Graph showing commercial iot market forecast alternative market performance scenarios 2019-2024

TBR believes an emerging growth accelerator is the fact that IoT offerings have evolved from the initial DIY stage to easily integrated components to component kits to, finally, almost complete solutions. At each point in this evolution, IoT becomes less expensive, less burdensome and less risky to customers, while still delivering business benefits. This greatly broadens the market, resulting in market growth and revenue growth for vendors that participate in this evolution.

However, customers remain concerned with the cost of IoT solutions, including the expense associated with transmitting, processing and storing data. The amount of data stored increases as IoT projects remain in operation, and a thoughtful data collection and storage policy is key to maintaining positive ROI.

Telecom operators drill down on IoT opportunity in logistics

Despite the hype to the contrary, in commercial Internet of Things (IoT), not all verticals are created equal in terms of opportunity. There is near-term opportunity in some verticals, while opportunity in other verticals will take a few years to mature. The verticals with the longest and deepest histories of using IoT are oil and gas, utilities, manufacturing (including automotive), and logistics. Because these verticals have a long history of using primitive IoT, mostly in the form of telematics, customers in these areas are more familiar with what IoT can offer, how it can be applied to their businesses and where measurable ROI can be found. Unsurprisingly, segments that have most experience with IoT continue to generate the greatest amount of IoT-related revenue.

Telecom operators were early to advertise that they were leaders in the verticals mentioned above. However, now that the chips are down, TBR believes operators are focusing on real, mature IoT opportunity, leading to them drilling down on logistics. Logistics aligns well with telecom operators’ capabilities due to the mobile and distributed use cases. Verticals such as manufacturing provide less opportunity to telecom operators due to the more static and condensed nature of factories. Here are some examples of commercial logistical moves from leading operators:

  • In March 2017 Verizon announced the combination and rebranding of its Verizon Telematics, Fleetmatics and Telogis acquisitions into Verizon Connect. Verizon notes that the rebranding completes the integration of its connected vehicle division with its acquisitions of fleet and mobile workforce management companies Fleetmatics and Telogis. TBR believes the rebranding of Verizon’s telematics businesses into Verizon Connect was a smart move because focusing its IoT business around connecting mobile workforces differentiates Verizon, letting customers clearly know what they can use Verizon Connect for, highlighting its expertise and also making it more partner-friendly. Verizon Connect is now a module that can enhance a broad IoT platform such as Azure IoT.
  • In May 2018 AT&T entered into a partnership with operational technology (OT) behemoth Honeywell to develop IoT solutions for aircraft and freight deployments worldwide. AT&T delivers Honeywell worldwide connectivity, and Honeywell gives AT&T a larger door into industrial engagements.
  • In February AT&T launched two comprehensive solutions with Geotab’s fleet tracking platform, AT&T Fleet Management for Enterprise and AT&T Fleet Management for Government, to provide customers with a holistic view of their transportation assets to improve costs, productivity and safety.
  • TBR believes Telefonica, Vodafone and Orange are also competing for logistics engagements using well-populated landing pages touting their ability to provide logistics-based IoT solutions. Orange, for example, signed a three-year multimillion-euro agreement with Finland-based Cargotec in 4Q17 to codevelop an IoT-based cargo solution.

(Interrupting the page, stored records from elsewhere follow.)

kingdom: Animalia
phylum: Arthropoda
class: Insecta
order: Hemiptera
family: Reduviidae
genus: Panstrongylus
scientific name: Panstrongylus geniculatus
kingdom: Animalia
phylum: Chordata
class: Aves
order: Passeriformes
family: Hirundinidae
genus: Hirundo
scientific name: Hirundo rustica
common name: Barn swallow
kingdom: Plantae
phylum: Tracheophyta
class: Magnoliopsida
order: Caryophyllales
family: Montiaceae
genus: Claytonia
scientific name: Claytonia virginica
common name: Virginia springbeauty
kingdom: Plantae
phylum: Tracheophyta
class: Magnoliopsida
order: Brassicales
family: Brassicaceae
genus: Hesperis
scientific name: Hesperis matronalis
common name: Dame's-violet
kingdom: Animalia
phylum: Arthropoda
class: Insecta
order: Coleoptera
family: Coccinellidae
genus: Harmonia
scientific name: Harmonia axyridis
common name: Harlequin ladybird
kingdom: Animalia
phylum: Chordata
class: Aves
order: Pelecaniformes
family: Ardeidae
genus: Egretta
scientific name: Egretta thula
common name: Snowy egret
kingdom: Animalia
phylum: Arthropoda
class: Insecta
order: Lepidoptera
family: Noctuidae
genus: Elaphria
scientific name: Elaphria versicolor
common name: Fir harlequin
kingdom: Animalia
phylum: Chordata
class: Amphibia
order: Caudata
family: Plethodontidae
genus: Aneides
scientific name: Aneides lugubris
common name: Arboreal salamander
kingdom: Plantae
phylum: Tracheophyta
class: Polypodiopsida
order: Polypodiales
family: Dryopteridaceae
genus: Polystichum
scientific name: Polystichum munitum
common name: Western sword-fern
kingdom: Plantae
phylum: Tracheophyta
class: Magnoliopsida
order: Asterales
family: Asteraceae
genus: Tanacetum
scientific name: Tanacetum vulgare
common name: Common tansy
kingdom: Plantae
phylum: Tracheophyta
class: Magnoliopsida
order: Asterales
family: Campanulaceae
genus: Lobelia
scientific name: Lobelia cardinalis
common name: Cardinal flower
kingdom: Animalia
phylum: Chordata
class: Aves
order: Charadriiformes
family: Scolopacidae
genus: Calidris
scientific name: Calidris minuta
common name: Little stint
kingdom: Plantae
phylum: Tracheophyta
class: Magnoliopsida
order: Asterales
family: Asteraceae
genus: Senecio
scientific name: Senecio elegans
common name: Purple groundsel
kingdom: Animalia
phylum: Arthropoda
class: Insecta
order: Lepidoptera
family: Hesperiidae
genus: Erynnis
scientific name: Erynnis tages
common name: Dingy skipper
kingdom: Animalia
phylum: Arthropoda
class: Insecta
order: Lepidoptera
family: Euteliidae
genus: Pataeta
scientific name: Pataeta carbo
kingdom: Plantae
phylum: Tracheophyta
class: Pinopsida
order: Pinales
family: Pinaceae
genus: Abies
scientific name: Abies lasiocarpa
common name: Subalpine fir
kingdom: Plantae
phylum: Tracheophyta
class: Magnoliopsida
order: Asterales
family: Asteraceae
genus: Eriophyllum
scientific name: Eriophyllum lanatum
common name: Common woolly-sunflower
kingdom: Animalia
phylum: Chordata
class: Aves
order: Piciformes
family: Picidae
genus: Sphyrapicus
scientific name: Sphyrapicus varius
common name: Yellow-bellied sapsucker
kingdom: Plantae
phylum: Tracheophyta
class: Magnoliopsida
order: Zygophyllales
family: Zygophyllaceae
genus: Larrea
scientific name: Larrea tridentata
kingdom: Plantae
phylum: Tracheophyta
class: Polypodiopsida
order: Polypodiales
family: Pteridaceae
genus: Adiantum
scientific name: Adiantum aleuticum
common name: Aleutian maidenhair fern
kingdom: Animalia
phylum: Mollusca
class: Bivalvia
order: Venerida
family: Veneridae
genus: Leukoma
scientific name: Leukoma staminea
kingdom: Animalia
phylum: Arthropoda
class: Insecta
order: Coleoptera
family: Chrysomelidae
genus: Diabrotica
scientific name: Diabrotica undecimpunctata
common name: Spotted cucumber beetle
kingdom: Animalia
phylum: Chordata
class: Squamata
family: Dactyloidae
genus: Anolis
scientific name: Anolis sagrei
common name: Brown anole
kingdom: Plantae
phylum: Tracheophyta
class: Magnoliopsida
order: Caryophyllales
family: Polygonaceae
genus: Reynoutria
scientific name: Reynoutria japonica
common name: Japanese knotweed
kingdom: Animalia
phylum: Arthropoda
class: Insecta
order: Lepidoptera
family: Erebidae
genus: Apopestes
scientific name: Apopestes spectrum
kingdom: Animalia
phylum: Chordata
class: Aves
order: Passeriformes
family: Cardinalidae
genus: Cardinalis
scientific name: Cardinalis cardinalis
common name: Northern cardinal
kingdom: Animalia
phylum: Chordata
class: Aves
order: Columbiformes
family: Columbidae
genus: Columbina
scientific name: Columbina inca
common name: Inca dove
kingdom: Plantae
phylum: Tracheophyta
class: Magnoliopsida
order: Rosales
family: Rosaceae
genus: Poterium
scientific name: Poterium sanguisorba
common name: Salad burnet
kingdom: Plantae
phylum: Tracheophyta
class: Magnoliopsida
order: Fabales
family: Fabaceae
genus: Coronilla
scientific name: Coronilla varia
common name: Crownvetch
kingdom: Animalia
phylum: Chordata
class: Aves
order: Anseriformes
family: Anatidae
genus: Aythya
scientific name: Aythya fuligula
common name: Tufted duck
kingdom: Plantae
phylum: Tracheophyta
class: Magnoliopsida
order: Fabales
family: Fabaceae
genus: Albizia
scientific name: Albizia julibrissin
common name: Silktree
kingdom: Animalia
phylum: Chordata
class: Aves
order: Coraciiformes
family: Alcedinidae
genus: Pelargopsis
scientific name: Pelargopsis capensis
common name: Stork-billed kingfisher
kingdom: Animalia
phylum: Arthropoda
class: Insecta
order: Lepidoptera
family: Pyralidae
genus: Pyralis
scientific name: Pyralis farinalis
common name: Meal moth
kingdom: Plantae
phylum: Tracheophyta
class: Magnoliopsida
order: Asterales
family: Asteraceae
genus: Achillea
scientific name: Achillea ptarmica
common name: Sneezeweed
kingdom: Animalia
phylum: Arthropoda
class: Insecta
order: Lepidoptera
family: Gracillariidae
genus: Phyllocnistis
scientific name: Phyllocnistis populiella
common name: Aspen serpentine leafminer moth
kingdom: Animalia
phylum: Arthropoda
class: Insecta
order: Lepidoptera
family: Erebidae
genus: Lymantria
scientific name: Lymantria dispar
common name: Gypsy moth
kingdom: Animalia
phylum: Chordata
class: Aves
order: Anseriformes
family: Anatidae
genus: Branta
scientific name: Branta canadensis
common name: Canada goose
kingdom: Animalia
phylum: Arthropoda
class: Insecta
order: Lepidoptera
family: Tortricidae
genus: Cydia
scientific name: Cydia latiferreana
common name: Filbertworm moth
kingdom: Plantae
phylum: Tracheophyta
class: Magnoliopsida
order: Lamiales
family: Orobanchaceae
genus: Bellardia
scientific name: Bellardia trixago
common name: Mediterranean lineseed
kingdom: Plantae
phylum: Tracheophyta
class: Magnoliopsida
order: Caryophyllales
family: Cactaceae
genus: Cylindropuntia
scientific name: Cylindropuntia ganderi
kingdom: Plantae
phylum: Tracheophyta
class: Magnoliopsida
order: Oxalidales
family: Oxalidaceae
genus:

While vendors will compete for logistics business opportunities worldwide, TBR believes Verizon will try to consolidate and win share of the field service and trucking industries in North America; AT&T will focus on air and sea shipping or asset tracking worldwide and leverage its advantage in connected car gained through multiple contracts with leading automakers; and Telefonica, Vodafone and Orange will battle it out for EMEA and LATAM share.